What Pulser_G2 is saying here is essentially that we must find a way to attain root access without modifying /system. This is where “systemless” root comes from. In order for root access to work on our devices, the superuser executables and su daemon need to be started at boot. Before Marshmallow, this was achieved by modifying /system to include the scripts in init needed to achieve root access at boot, but thanks to dm-verity that it was no longer possible to modify /system. In order to get around this barrier, Chainfire developed a method that involved modifying the ramdisk in order to accomplish the following:
- Patch SELinux
- Start the su daemon at boot
- Disable dm-verity (if applicable)
- Disable forced encryption (if applicable)
This is how SuperSU works on most devices post-Lollipop (and with Samsung phones, post-KitKat). When “systemless” root was initially released, you might have gotten the impression that this method would co-exist with the “traditional” root that we’ve grown accustomed to. If you’ve been reading this article thus far without getting lost, then you’ve probably come to the realization that in reality, systemless root is currently THE default root method.

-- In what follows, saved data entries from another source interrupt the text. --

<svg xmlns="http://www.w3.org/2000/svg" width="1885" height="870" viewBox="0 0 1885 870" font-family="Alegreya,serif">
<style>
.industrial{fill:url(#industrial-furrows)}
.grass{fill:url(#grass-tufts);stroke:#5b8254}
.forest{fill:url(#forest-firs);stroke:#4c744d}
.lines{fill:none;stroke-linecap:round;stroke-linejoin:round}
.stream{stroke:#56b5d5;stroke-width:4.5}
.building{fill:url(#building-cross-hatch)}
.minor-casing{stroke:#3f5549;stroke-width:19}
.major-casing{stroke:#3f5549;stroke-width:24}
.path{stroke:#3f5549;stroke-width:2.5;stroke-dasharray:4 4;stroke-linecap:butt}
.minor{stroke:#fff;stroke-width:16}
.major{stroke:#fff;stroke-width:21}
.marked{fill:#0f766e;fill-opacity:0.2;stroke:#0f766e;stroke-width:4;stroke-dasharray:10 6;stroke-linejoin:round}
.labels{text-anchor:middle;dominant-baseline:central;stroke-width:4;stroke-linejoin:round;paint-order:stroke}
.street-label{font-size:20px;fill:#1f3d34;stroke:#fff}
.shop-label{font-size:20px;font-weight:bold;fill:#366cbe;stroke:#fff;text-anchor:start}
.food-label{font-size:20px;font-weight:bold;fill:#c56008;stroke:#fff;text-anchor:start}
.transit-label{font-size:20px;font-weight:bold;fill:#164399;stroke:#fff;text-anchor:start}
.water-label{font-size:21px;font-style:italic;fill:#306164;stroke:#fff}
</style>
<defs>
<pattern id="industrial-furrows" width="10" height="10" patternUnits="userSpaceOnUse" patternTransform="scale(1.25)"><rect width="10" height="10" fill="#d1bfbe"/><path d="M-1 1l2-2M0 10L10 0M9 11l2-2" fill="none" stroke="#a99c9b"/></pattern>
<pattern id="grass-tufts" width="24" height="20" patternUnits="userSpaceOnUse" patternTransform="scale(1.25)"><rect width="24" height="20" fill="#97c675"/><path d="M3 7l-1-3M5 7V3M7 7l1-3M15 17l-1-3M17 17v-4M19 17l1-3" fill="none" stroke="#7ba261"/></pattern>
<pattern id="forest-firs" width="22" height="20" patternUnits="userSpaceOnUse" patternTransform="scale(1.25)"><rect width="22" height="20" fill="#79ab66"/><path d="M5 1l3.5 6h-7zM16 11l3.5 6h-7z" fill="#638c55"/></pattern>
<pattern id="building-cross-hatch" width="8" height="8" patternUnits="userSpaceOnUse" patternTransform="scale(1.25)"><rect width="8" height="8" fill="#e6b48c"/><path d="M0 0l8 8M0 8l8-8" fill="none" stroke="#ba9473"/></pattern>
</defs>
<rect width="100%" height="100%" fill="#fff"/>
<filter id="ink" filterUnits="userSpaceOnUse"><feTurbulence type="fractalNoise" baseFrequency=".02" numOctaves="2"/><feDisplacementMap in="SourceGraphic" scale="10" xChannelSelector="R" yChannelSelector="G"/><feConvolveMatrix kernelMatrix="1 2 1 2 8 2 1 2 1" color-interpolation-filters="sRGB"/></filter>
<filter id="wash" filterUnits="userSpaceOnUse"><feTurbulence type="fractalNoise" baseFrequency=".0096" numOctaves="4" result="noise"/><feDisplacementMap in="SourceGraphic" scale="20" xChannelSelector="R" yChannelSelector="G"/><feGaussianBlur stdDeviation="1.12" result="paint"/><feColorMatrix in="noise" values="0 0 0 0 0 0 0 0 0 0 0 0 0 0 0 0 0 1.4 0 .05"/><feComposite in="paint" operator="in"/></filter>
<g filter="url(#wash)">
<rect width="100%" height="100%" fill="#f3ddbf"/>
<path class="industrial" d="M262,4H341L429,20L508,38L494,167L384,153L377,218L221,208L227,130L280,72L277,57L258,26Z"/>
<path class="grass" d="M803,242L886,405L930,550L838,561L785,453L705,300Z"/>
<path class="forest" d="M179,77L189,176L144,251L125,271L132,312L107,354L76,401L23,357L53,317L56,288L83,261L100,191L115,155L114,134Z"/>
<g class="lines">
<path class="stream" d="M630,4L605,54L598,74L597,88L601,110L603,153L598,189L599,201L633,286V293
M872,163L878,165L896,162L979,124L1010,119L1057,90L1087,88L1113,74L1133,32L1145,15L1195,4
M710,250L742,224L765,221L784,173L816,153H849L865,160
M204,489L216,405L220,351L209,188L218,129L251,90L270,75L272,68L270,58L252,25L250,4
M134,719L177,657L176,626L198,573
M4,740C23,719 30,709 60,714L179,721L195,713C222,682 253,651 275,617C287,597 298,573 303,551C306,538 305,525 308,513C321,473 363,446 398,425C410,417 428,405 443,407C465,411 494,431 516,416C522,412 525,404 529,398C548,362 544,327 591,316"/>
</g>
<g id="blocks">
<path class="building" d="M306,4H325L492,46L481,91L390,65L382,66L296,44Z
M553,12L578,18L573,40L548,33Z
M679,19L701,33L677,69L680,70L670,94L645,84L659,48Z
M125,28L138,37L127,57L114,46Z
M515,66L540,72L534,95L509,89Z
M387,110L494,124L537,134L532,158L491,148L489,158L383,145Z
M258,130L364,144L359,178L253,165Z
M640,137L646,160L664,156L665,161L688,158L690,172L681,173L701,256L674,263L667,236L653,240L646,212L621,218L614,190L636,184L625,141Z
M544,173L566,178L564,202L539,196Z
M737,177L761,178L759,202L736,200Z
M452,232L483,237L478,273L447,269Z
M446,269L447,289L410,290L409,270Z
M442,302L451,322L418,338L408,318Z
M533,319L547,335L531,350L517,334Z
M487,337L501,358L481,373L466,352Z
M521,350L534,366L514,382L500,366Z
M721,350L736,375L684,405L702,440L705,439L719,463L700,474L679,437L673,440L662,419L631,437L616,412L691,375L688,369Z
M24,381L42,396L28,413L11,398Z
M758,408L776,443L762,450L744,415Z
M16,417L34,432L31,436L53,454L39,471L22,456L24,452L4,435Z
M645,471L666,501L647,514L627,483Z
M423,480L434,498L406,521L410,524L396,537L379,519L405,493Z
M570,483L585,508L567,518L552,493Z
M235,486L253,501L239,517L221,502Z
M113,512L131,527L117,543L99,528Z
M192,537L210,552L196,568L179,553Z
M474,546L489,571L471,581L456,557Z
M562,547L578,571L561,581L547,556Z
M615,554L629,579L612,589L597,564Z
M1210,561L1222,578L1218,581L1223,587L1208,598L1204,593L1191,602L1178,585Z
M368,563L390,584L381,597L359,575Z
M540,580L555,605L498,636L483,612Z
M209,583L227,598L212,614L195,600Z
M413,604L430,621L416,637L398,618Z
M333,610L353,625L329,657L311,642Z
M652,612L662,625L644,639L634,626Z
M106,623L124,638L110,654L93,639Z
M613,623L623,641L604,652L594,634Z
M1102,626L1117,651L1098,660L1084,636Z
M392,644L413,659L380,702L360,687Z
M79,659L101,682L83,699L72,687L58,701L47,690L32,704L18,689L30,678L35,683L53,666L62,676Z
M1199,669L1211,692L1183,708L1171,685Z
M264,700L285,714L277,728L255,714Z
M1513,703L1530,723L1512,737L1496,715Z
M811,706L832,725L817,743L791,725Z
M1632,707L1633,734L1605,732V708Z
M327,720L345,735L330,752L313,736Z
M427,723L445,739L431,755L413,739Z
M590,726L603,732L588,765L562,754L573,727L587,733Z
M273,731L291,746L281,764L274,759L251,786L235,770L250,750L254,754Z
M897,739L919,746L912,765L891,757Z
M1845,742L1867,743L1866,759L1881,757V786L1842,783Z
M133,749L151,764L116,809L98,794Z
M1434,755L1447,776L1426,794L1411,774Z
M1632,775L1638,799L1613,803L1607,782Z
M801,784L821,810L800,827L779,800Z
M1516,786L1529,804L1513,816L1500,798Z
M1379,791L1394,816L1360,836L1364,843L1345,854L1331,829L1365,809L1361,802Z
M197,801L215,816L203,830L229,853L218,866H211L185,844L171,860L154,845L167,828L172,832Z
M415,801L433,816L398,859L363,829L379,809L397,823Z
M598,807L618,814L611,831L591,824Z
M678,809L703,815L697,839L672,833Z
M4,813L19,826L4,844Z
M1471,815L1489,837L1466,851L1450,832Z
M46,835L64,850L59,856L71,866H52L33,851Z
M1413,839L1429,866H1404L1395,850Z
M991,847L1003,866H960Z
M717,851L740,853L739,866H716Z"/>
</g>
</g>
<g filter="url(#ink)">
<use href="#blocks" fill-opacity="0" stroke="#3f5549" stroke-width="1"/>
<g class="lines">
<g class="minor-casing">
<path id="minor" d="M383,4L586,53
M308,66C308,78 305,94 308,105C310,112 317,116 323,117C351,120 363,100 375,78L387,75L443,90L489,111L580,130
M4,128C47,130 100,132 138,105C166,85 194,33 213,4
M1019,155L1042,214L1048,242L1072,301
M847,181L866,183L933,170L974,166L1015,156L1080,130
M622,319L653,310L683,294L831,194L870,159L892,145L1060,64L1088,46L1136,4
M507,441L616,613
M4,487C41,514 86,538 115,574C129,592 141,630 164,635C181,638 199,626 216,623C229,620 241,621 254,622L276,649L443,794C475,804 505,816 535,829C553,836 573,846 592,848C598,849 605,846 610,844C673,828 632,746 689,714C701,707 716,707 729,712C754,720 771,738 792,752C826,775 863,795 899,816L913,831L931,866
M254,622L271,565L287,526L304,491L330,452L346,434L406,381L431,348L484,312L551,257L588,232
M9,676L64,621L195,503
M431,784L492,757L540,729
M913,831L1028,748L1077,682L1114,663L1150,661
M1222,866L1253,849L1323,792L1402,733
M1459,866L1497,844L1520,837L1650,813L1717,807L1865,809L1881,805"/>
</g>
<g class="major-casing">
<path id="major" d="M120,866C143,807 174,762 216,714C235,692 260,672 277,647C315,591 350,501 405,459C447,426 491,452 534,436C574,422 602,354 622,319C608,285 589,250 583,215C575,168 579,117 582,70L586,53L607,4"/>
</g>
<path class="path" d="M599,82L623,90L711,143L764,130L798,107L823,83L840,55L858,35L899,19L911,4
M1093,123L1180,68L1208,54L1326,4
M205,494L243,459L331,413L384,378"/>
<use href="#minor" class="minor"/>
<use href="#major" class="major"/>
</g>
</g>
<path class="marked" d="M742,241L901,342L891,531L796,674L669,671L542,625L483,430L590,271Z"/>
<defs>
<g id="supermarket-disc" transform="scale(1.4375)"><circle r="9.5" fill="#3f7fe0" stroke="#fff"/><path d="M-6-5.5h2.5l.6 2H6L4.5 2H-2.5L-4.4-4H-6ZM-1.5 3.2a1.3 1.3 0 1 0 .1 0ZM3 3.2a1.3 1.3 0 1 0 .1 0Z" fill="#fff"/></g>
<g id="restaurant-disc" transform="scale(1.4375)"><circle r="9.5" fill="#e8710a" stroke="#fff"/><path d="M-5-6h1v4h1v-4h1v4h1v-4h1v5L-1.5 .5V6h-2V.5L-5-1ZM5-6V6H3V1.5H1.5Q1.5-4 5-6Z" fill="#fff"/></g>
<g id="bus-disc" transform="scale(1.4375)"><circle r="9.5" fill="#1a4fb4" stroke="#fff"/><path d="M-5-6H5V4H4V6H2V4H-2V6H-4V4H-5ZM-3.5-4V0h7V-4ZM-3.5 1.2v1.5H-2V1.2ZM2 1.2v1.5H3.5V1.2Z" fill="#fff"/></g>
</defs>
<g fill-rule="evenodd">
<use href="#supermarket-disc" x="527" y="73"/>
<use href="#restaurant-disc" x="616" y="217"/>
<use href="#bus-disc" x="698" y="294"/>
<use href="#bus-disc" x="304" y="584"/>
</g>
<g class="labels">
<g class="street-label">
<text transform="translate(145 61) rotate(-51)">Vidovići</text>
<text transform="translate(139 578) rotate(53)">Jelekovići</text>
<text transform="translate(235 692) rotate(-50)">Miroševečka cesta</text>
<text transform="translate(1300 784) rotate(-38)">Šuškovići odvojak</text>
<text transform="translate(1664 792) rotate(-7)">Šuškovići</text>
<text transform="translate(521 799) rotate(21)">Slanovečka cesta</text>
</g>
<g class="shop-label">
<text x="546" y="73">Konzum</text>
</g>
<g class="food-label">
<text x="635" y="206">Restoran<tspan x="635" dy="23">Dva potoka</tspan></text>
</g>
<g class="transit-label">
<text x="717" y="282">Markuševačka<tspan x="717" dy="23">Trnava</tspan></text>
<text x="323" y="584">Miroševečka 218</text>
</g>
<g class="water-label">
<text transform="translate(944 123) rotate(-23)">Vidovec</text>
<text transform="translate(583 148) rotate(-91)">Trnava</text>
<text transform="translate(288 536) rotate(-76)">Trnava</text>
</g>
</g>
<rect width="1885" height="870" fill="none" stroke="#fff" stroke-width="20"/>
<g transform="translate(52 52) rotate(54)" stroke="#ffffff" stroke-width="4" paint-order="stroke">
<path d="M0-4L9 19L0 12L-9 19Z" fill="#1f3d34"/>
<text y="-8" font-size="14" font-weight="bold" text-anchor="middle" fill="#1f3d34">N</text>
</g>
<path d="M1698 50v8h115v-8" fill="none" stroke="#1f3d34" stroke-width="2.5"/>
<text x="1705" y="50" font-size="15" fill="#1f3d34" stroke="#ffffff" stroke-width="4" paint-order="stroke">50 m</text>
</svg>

Systemless Root Moving Forward
Taken all of the information we’ve outlined for you above, what exactly does this mean for Pixel phones? The answer lies within the changes to the partitions to accommodate seamless updates. Specifically, Google made a rather significant change to the /system partition. Dees_Troy discovered an interesting commit within the Nougat kernel source code as well as another commit within the ROM source that allowed him to come to the following conclusion:
What we used to think of as the system partition is now a complete root file system that includes what we traditionally thought of as the ramdisk as well as what is usually in /system.
Given what we know above about dm-verity and how systemless root currently works, it really does seem like current systemless root methods will no longer work. This is because since the ramdisk is now included within the /system partition, we can no longer make changes to the ramdisk to disable dm-verity. Thus, with dm-verity still active, we won’t be able to make changes to /system. How, then, will we achieve root access?
We spoke to Dees_Troy about this issue, and it looks like we would likely need to modify the kernel in order to disable dm-verity. This makes sense, since dm-verity protection lies within the kernel. Modifying the kernel to disable dm-verity and acquire root access is not a novel proposal, but it certainly complicates matters. For instance, installing a custom kernel would disable the ability to take OTA updates. Although, we won’t know exactly how many complications would arise, nor are we sure of exactly what approach developers would need to take to achieve root access, without having a device on hand. But given that current methods won’t work, achieving root access is definitely going to need a team effort from developers. Given how quickly Chainfire and co. seem to achieve root access on new Android versions, though, we’re confident that developers will be able to quickly overcome these hurdles.